There was a quiet knock at the door.

“Go away,” I ordered loudly.

“Honey, can I come in,” my mother asked from the other side.

“No- just go away. Please,” I said and pulled out the blade.

She knocked a couple more times, trying to convince me to tell her what happened, and trying to get me to explain why I was late. She eventually left, knowing my juvenile routine. She thought I was just in here to settle down- she had no idea.

She knew once I settled down (or stopped hurting myself), I would come out and tell her what was wrong. I knew that wouldn’t be for a while.

After David died, which was pretty much when this all started, I sat in the bathroom for three hours with a bottle of overdue pills and the same razorblade I had in my hand now. I spent three hours debating whether or not to continue with my life. I don’t know how I debated to stay…

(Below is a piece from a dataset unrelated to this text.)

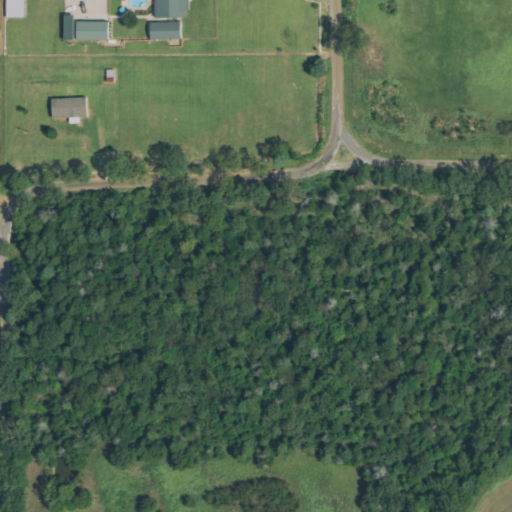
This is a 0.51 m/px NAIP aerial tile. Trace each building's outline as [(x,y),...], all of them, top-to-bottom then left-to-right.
[(28,0),(9,0),(10,18),(29,17),(28,0)] [(157,0),(158,17),(191,17),(190,0),(157,0)] [(79,21),(79,15),(67,15),(67,39),(113,40),(113,22),(79,21)] [(185,39),(184,21),(153,22),(154,40),(185,39)] [(91,117),(90,98),(54,98),(55,118),(91,117)]
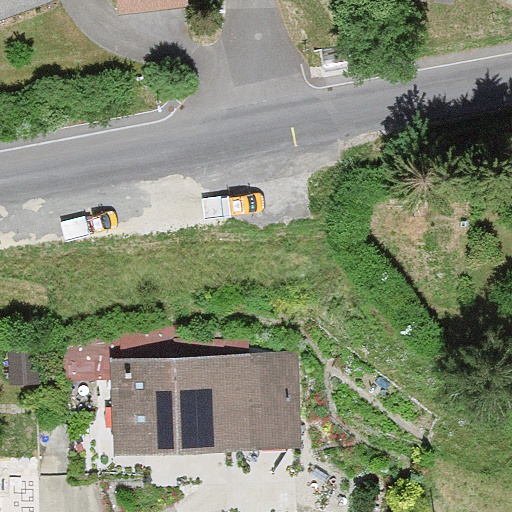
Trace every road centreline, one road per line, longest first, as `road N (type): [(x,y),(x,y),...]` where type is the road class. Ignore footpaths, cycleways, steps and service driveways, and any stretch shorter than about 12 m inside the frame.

I looked in the mirror once more and took a heavy breath, looking down at my wrist as I pulled up my sleeve. I was getting sick of seeing the same old scars in the same place- I was going to make more. I looked at all the smooth clean areas around the scars and viciously ran the razorblade over it; making it not so perfect.

I smirk can across my face as I started listening to the pit-patter of blood drops on the linoleum floor and the stream of dark crimson liquid started down my wrist.

I’ve heard that people do it because they’d rather feel the physical pain than the emotional pain. I’ve heard others say they do it just to know they’re still there. I’ve also heard of people doing it just to remind themselves of how useless, or worthless, or stupid they thought they were.
I guess you can say I did it for a bit of every reason.

I secretly didn’t want the bleeding to stop, but eventually, it began dying down. I put my arm under the tap, letting the cold water wash away the blood. I took a towel and washed the floor where the blood had fallen to make little patterns.

I was shaking. I took an aspirin to try and get rid of my head ache I was developing and looked in the mirror once more. There were black smudges running down my face from the eye makeup I cried off.